Of course, advancing technology is not the solution to a homelessness crisis primarily caused by the lack of affordable housing in Britain, according to Patrick Mulrenan, senior lecturer at London Metropolitan University.
“The main obvious cause of the rise in homelessness is cost of housing, which reflects the short supply of housing,” he tells The National. “The poor supply is because we haven’t built enough homes for the past 30 or 40 years.”
To start to address the issue of homelessness, a bigger supply of housing is needed, Mr Mulrenan says.
“In one way or another, we have to invest money in housing. At the moment it is done the wrong way and [the state has] invested in housing benefit, which comes to £24bn a year. That is a huge amount of money which is not productive money because it is going into hands of landlords and is not building any more homes.”
However, government solutions such as building more houses are years away from making a difference, so Mr Stephany believes technology and micro-credit support schemes have a role to play.
“Homelessness is a complex problem, which cannot be solved by simply throwing money at it.
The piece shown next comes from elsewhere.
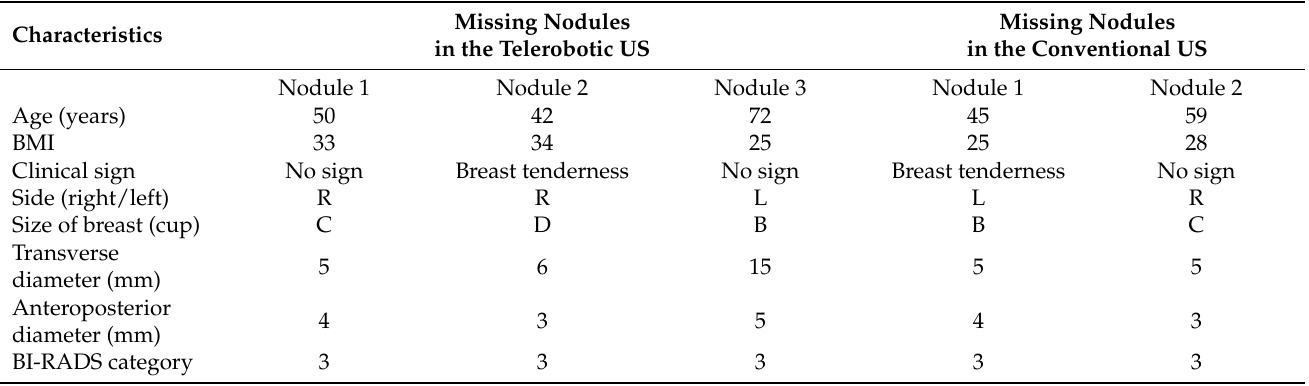
Table 2. Missing breast nodules in the 5G-based telerobotic and conventional US in Scenario A. BMI: calculated as weight (kg)/height (m) 2 . Abbreviations: US: ultrasound; BI-RADS: Breast Imaging Reporting and Data System. BMI: body mass index.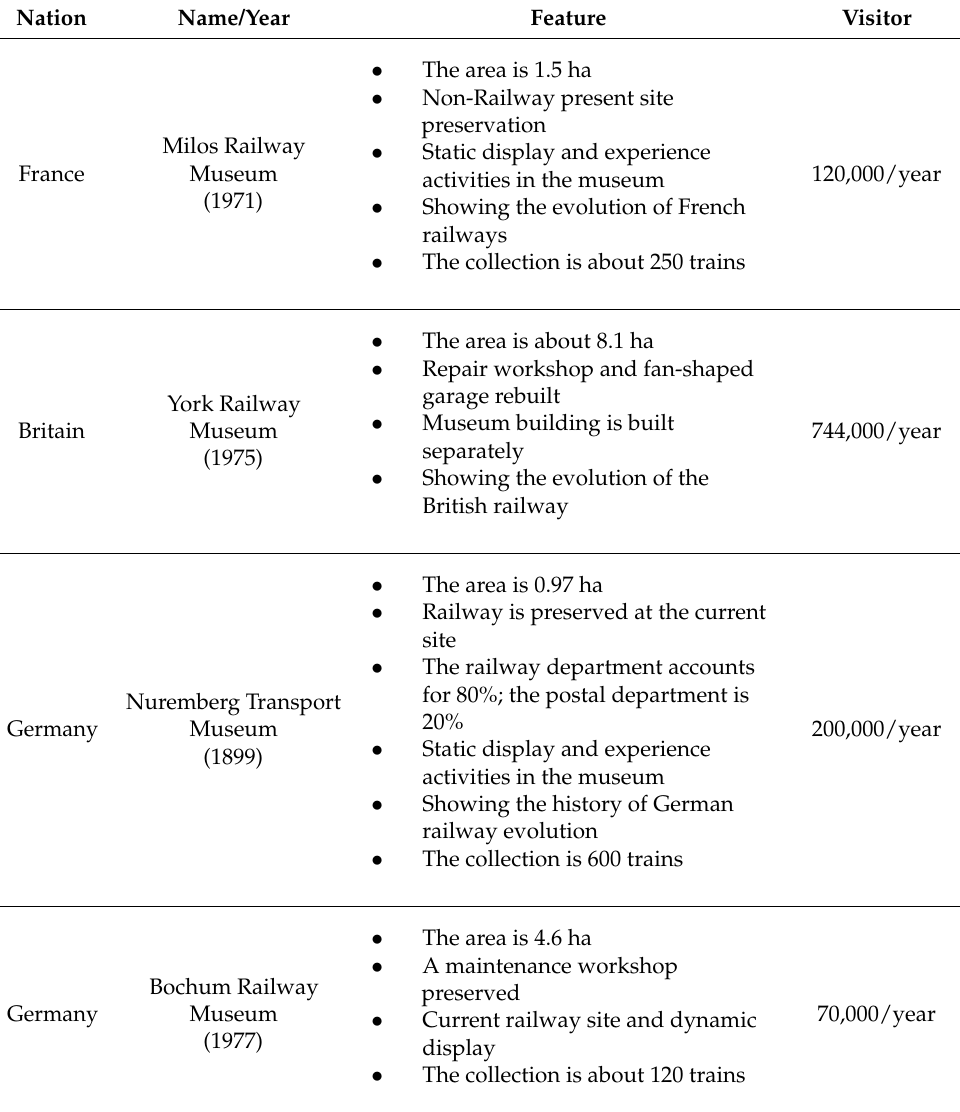
Table 2. Some national railway museums in the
It requires significant amounts of innovation, technology and data,” he says.
Another supporter of this ethos is Martin Stone, who has been running the Muswell Hill soup kitchen in north London for the past 10 years, and recently began giving its visitors smartphones.
“Phones are the vital lifeblood of being on the street,” Mr Stone tells The National.
“Having a phone gives you half a chance. It allows you to keep in communication with- people that can help. It is just where we are in 2018.”
With free WiFi offered in many places around London, a smartphone is an essential piece of modern technology for homeless people and can even save lives.
Before giving a homeless person a phone, Mr Stone and his team of volunteers download apps on the device from the UK National Health Service, suicide awareness charities and Next Meal, an app which maps the opening hours of London’s soup kitchens.
Mr Stone, who also works as a housing lecturer, created Next Meal, a website and an app, with the help of a Silicon Valley tech expert last year.
“We created Next Meal because we did not want people begging on the street,” says Mr Stone, who got the idea while using an app at a bus stop.
“Begging is bad for anyone’s self-esteem and some people are begging because they are being controlled by gangs.”
A user can either download the app or go to the website, type in their location and a list of nearby shelters and the facilities they offer appears.
Anyone wishing to help a rough sleeper can do so by using Next Meal and pointing them to their nearest soup kitchen.
Or better still they can donate an old smartphone to Muswell Hill soup kitchen, which will be given to a homeless person who can download the app themselves.
“What the world needs is ideas that fit a certain situation for a certain time,” said Mr Stone, who hopes to roll Next Meal out through Europe.
“That’s what technology does. And when it doesn’t work, it dies instantly.”